Parks were essential to the success of Fit2Play. The cost to participate in the program was minimal — with sliding payment scales — and it was offered at 34 parks across the county where kids would engage in exercise and nutrition education through fun activities like obstacle courses and relay challenges. Daily Fit2Play sessions include homework help and SPARK (Sports, Play and Active Recreation for Kids) activities, which are designed to develop and improve motor skills, movement and social skills. The American Heart Association and Alliance for a Healthier Generation’s empowerME4Life curriculum was used to impart nutritional education.
For Rivera, partnerships that facilitate programs like Fit2Play are a no-brainer. “DOH-Miami-Dade and [PROS] are logical partners in local efforts to build healthy communities, as they both focus on improving community livability and promoting healthy lifestyles,” she says. “Miami-Dade health officials implement local prevention and wellness initiatives and park and recreation officials promote community use of recreational facilities and involvement in healthy lifestyle programming.”

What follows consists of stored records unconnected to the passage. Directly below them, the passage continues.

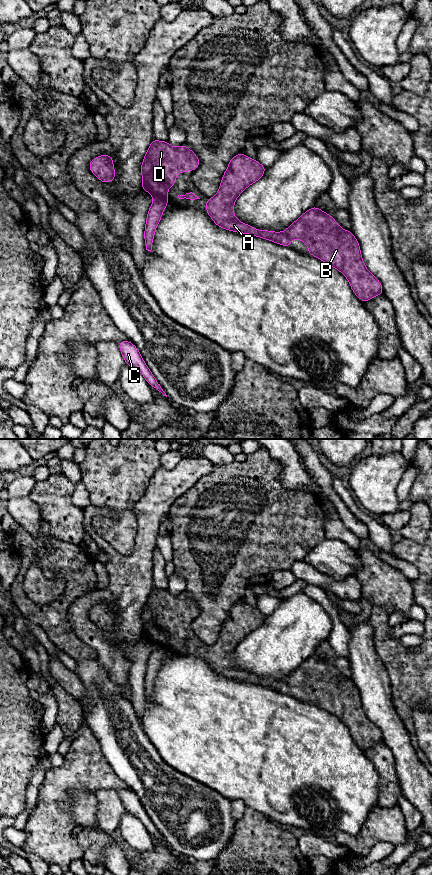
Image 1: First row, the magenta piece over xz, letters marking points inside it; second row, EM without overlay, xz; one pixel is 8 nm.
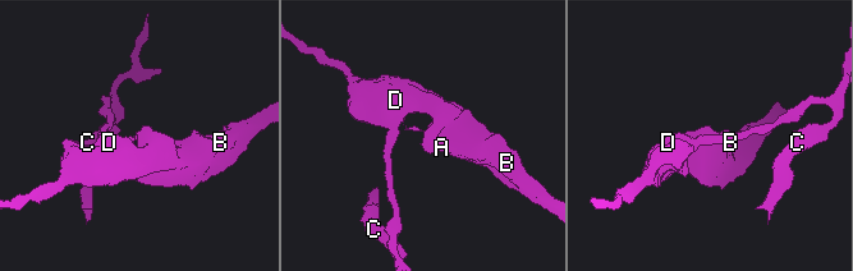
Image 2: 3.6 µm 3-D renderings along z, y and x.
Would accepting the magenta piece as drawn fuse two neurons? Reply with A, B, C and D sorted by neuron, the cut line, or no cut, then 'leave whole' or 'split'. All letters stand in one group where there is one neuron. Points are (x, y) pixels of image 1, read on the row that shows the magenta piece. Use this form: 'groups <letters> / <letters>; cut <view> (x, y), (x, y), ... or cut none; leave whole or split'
groups A B D / C; cut xz (154, 196), (167, 200); split

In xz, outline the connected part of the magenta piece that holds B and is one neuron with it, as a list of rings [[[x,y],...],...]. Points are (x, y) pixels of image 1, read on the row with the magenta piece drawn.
[[[244,153],[234,155],[222,176],[218,192],[214,197],[206,200],[206,212],[213,222],[220,228],[270,240],[288,248],[291,248],[292,239],[299,239],[307,245],[308,254],[339,270],[348,279],[352,291],[362,302],[370,301],[375,296],[384,295],[381,282],[367,270],[362,259],[359,242],[351,230],[343,230],[330,214],[323,212],[318,207],[313,206],[307,210],[283,232],[258,230],[235,217],[234,203],[236,199],[247,187],[260,180],[265,171],[266,167]]]

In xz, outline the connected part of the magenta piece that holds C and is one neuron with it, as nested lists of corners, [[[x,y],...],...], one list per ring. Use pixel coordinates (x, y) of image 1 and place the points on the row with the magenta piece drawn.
[[[129,340],[118,341],[118,346],[120,348],[121,354],[124,358],[126,365],[129,365],[137,370],[143,375],[147,383],[152,387],[161,392],[167,397],[166,393],[161,388],[160,384],[154,377],[153,373],[150,371],[149,367],[143,360],[138,348],[132,344]]]

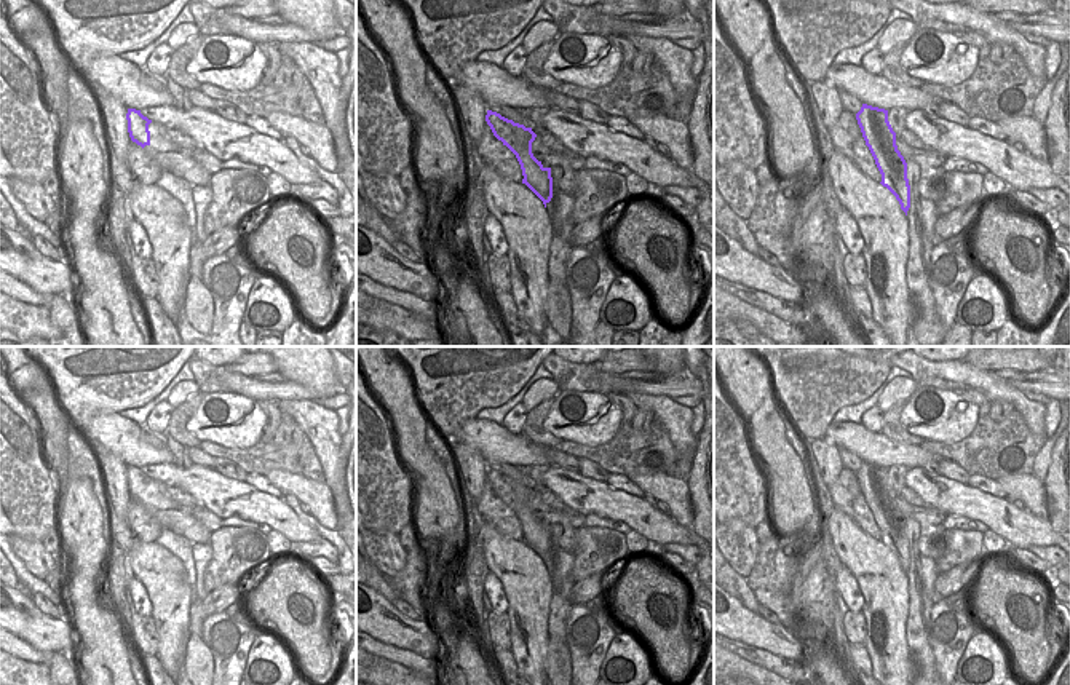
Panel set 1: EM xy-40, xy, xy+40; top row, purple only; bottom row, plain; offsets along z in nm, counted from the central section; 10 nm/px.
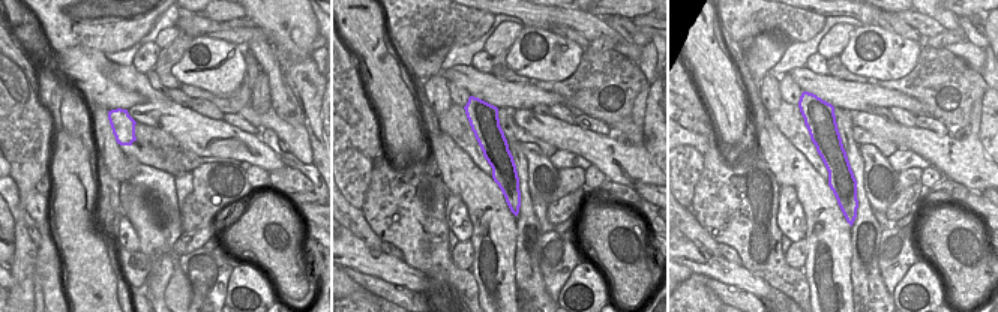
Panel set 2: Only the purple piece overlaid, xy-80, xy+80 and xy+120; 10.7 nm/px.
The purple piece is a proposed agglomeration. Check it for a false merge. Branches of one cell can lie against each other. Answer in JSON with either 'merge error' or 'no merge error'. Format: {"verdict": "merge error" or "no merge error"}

We Don’t All Live in Miami
Rivera acknowledges the weather in her locale plays a major role in the success of promoting outdoor exercise in local parks, as well as the allure of its world-class parks system. However, she assures that even those of us who don’t live in 80-degree weather year-round can also make ready use of community parks. “Add physical activity to your daily routine. For example, walk or ride your bike to work or shopping, organize school activities around physical activity, walk the dog and park farther away from your destination,” she advises. “Exercise with the kids, or other family members or friends! Go for a walk in our parks and open spaces. You can spend time together and still get your exercise.”
Samantha Bartram is the Executive Editor of Parks & Recreation magazine.